TASK TO COMPLETE
Copy every line of text in the rows below without any change, omitting the pictures.

-- begin EXERCISE MATERIAL --

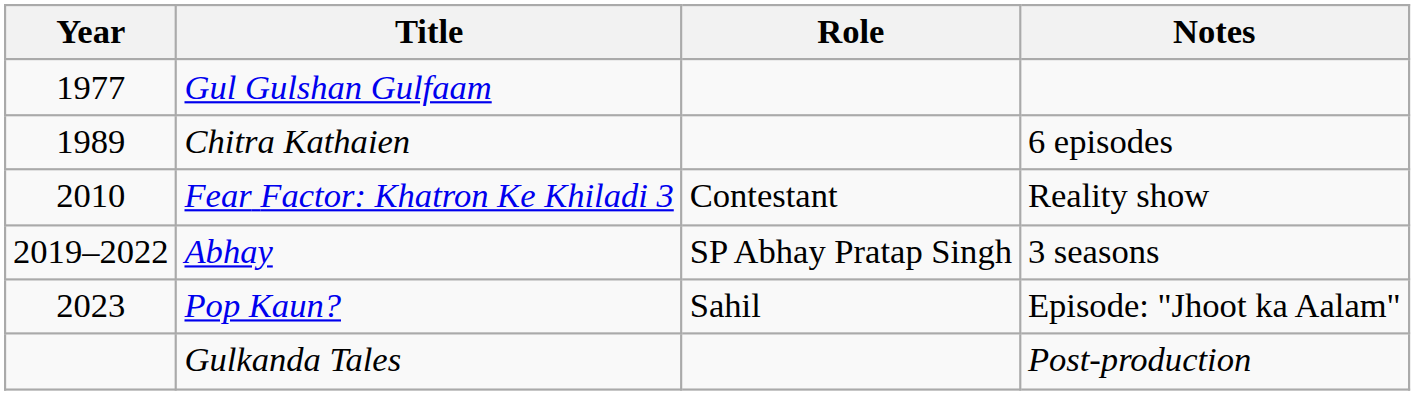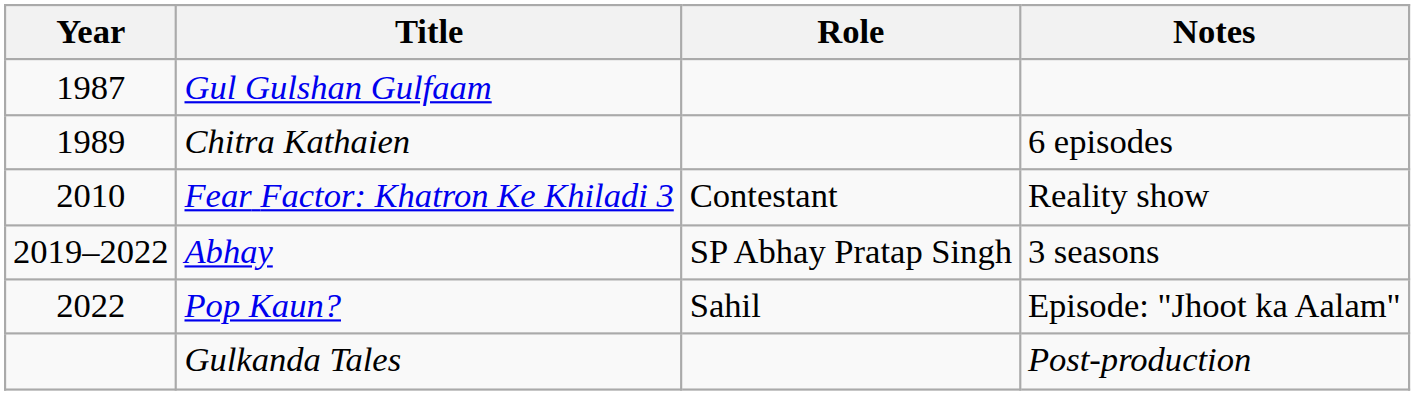Gul Gulshan Gulfaam | Year: 1977 -> 1987
Pop Kaun? | Year: 2023 -> 2022
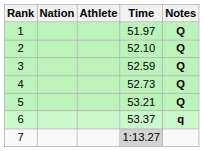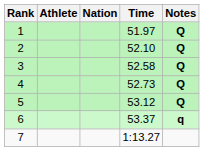columns swapped: Athlete <-> Nation
3 | Time: 52.59 -> 52.58
5 | Time: 53.21 -> 53.12
7 | Time: lightgrey background -> no background
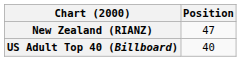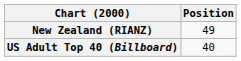New Zealand (RIANZ) | Position: 47 -> 49
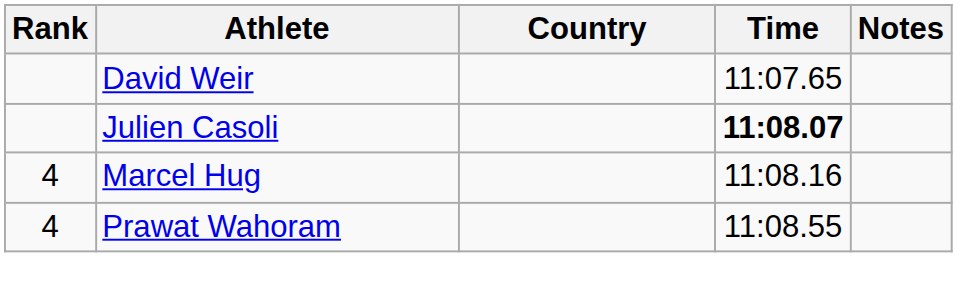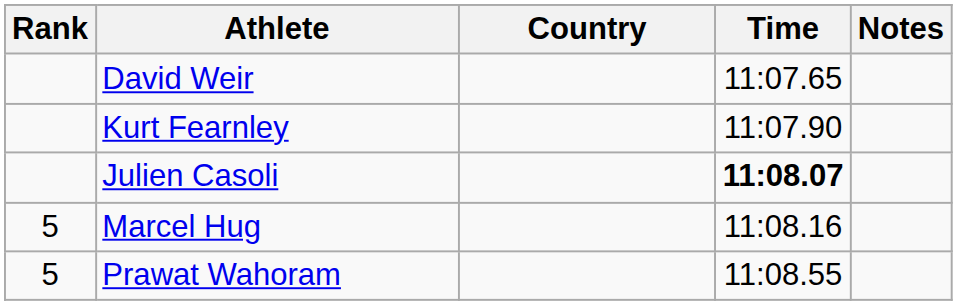+ row: Kurt Fearnley | 11:07.90
Marcel Hug | Rank: 4 -> 5
Prawat Wahoram | Rank: 4 -> 5
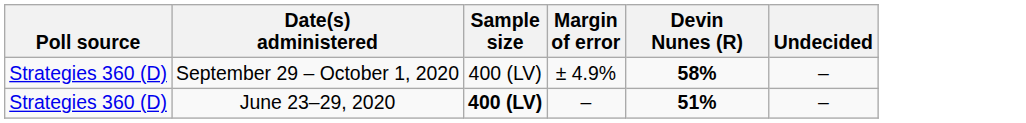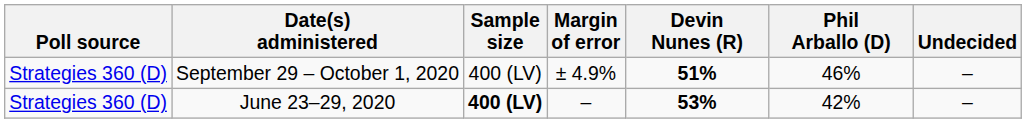+ column: Phil Arballo (D) | 46% | 42%
September 29 – October 1, 2020 | Devin Nunes (R): 58% -> 51%
June 23–29, 2020 | Devin Nunes (R): 51% -> 53%
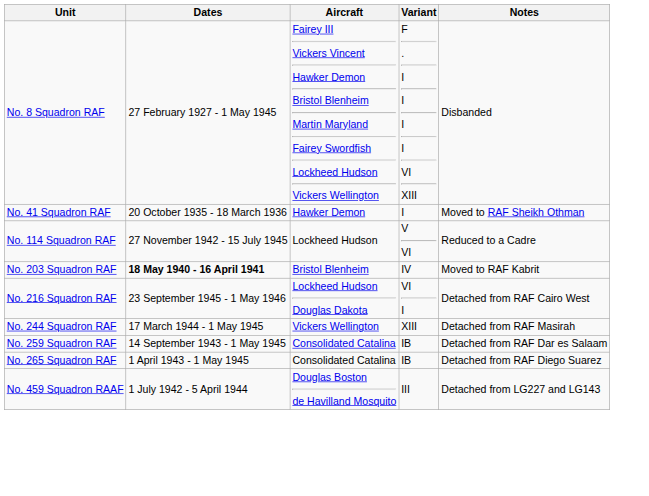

-- end EXERCISE MATERIAL --

EXPECTED OUTPUT
Gul Gulshan Gulfaam | Year: 1977 -> 1987
Pop Kaun? | Year: 2023 -> 2022
columns swapped: Athlete <-> Nation
3 | Time: 52.59 -> 52.58
5 | Time: 53.21 -> 53.12
7 | Time: lightgrey background -> no background
New Zealand (RIANZ) | Position: 47 -> 49
+ row: Kurt Fearnley | 11:07.90
Marcel Hug | Rank: 4 -> 5
Prawat Wahoram | Rank: 4 -> 5
+ column: Phil Arballo (D) | 46% | 42%
September 29 – October 1, 2020 | Devin Nunes (R): 58% -> 51%
June 23–29, 2020 | Devin Nunes (R): 51% -> 53%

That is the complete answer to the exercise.